Can I get prosecuted for not reading the unreadable?
The creative deployment of anti-hacking statutes to effectively criminalize a common industry practice (Google uses bots and spiders to index sites for its search engine) raises serious policy and constitutional questions. The Electronic Frontier Foundation (EFF), a leading public-interest digital rights boutique and participant in several of the cases, has argued that such an interpretation gives site owners the ability to unilaterally classify activity they don’t like (including competitive activity that may be in the public interest) as criminal, as well as denying site users constitutionally required fair notice of what constitutes an offense (since no one surfing the web can be expected to read 12 pages of tortured legalese and understand what is illegal).
These issues came to a head in Facebook, Inc. v. Power Ventures, Inc., No. C-08-05780 (N.D. Cal. July 20, 2010), an important marker in the evolving law of data scraping. The facts are relatively simple. Power, through its website at Power.com, provided social media users with tools to enable them to aggregate their data (their own profile and activity data) across several social media sites.
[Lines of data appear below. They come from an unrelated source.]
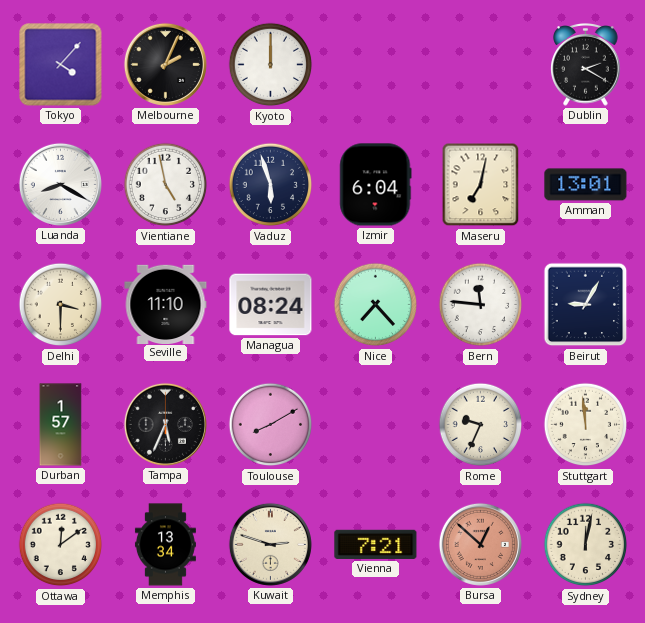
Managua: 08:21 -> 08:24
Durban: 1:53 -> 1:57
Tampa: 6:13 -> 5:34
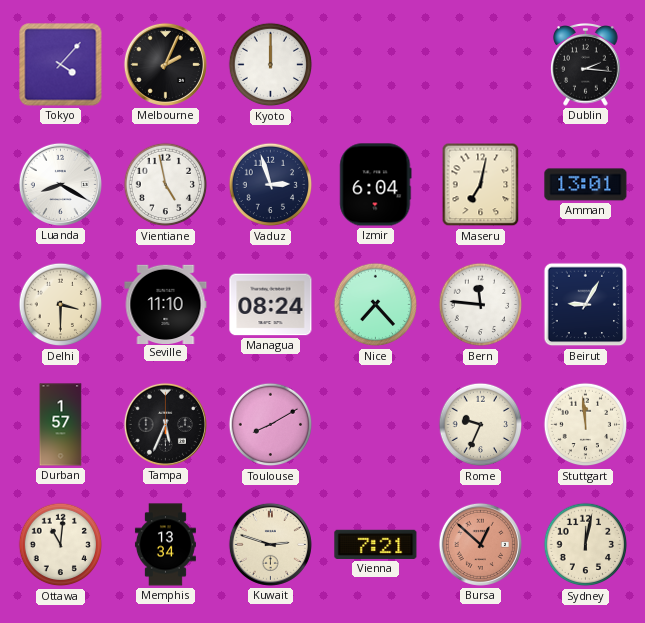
Dublin: 2:20 -> 2:16
Vaduz: 5:57 -> 2:57
Ottawa: 12:09 -> 11:01
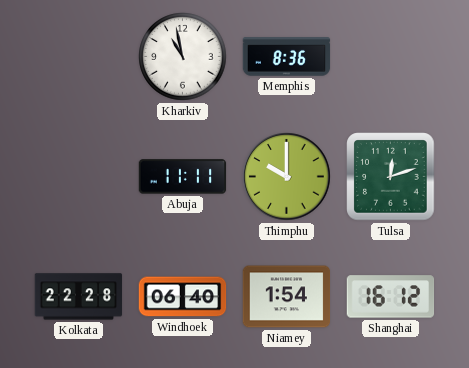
When users accessed Facebook through Power.com, the site deployed bots to access their data, violating the explicit terms of Facebook’s user agreement. Facebook warned Power that it considered such access a violation of California Penal Code §502. Facebook then used IP-blocking measures to prevent further pings from the Power IP address. However, Power circumvented these measures so that Facebook could not recognize the source of the pings. A lawsuit inevitably followed, into which the EFF injected itself by filing a brief in support of Power.
Scrape, but don’t get caught?
To scrape or not to scrape? In the wake of Power Ventures, that is certainly the question.